* Goal
Write out each of the following rows word for word, leaving every line unchanged.

* Data for the task
##############################

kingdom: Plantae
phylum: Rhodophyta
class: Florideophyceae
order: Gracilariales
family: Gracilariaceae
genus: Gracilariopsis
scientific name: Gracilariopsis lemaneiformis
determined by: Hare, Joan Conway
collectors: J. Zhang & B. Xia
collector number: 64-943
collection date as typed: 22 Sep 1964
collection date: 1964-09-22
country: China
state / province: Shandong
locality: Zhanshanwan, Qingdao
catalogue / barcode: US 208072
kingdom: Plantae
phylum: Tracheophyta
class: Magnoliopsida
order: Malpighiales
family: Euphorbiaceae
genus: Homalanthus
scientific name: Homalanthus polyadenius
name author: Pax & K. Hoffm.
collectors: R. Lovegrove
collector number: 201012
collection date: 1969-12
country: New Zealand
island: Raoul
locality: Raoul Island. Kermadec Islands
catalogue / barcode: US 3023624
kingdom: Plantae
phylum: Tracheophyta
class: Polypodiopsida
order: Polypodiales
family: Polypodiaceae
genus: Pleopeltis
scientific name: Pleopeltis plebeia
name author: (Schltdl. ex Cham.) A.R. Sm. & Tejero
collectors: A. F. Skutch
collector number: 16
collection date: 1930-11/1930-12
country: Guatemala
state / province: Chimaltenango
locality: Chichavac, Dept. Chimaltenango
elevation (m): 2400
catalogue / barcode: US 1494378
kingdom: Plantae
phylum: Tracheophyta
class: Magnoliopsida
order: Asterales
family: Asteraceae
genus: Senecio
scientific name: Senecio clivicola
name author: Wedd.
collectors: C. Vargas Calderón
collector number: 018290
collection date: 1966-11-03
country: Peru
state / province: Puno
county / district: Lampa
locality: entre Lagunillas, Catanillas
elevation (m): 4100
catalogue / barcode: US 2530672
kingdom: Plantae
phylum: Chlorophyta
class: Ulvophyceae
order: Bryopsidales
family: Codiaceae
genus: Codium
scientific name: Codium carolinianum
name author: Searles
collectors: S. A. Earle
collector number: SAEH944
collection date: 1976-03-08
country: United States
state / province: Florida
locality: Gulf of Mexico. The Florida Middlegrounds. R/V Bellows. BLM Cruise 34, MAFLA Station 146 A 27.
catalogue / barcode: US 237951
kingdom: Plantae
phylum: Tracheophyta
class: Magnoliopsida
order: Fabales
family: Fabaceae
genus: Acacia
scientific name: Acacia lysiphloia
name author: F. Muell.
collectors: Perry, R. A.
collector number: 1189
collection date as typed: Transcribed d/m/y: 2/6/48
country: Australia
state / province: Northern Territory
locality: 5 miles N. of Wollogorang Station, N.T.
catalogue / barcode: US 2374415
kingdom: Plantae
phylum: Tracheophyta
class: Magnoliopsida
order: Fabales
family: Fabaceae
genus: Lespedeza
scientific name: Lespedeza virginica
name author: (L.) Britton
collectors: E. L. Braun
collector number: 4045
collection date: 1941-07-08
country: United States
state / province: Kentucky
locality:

##############################

* Reply to the task
kingdom: Plantae
phylum: Rhodophyta
class: Florideophyceae
order: Gracilariales
family: Gracilariaceae
genus: Gracilariopsis
scientific name: Gracilariopsis lemaneiformis
determined by: Hare, Joan Conway
collectors: J. Zhang & B. Xia
collector number: 64-943
collection date as typed: 22 Sep 1964
collection date: 1964-09-22
country: China
state / province: Shandong
locality: Zhanshanwan, Qingdao
catalogue / barcode: US 208072
kingdom: Plantae
phylum: Tracheophyta
class: Magnoliopsida
order: Malpighiales
family: Euphorbiaceae
genus: Homalanthus
scientific name: Homalanthus polyadenius
name author: Pax & K. Hoffm.
collectors: R. Lovegrove
collector number: 201012
collection date: 1969-12
country: New Zealand
island: Raoul
locality: Raoul Island. Kermadec Islands
catalogue / barcode: US 3023624
kingdom: Plantae
phylum: Tracheophyta
class: Polypodiopsida
order: Polypodiales
family: Polypodiaceae
genus: Pleopeltis
scientific name: Pleopeltis plebeia
name author: (Schltdl. ex Cham.) A.R. Sm. & Tejero
collectors: A. F. Skutch
collector number: 16
collection date: 1930-11/1930-12
country: Guatemala
state / province: Chimaltenango
locality: Chichavac, Dept. Chimaltenango
elevation (m): 2400
catalogue / barcode: US 1494378
kingdom: Plantae
phylum: Tracheophyta
class: Magnoliopsida
order: Asterales
family: Asteraceae
genus: Senecio
scientific name: Senecio clivicola
name author: Wedd.
collectors: C. Vargas Calderón
collector number: 018290
collection date: 1966-11-03
country: Peru
state / province: Puno
county / district: Lampa
locality: entre Lagunillas, Catanillas
elevation (m): 4100
catalogue / barcode: US 2530672
kingdom: Plantae
phylum: Chlorophyta
class: Ulvophyceae
order: Bryopsidales
family: Codiaceae
genus: Codium
scientific name: Codium carolinianum
name author: Searles
collectors: S. A. Earle
collector number: SAEH944
collection date: 1976-03-08
country: United States
state / province: Florida
locality: Gulf of Mexico. The Florida Middlegrounds. R/V Bellows. BLM Cruise 34, MAFLA Station 146 A 27.
catalogue / barcode: US 237951
kingdom: Plantae
phylum: Tracheophyta
class: Magnoliopsida
order: Fabales
family: Fabaceae
genus: Acacia
scientific name: Acacia lysiphloia
name author: F. Muell.
collectors: Perry, R. A.
collector number: 1189
collection date as typed: Transcribed d/m/y: 2/6/48
country: Australia
state / province: Northern Territory
locality: 5 miles N. of Wollogorang Station, N.T.
catalogue / barcode: US 2374415
kingdom: Plantae
phylum: Tracheophyta
class: Magnoliopsida
order: Fabales
family: Fabaceae
genus: Lespedeza
scientific name: Lespedeza virginica
name author: (L.) Britton
collectors: E. L. Braun
collector number: 4045
collection date: 1941-07-08
country: United States
state / province: Kentucky
locality:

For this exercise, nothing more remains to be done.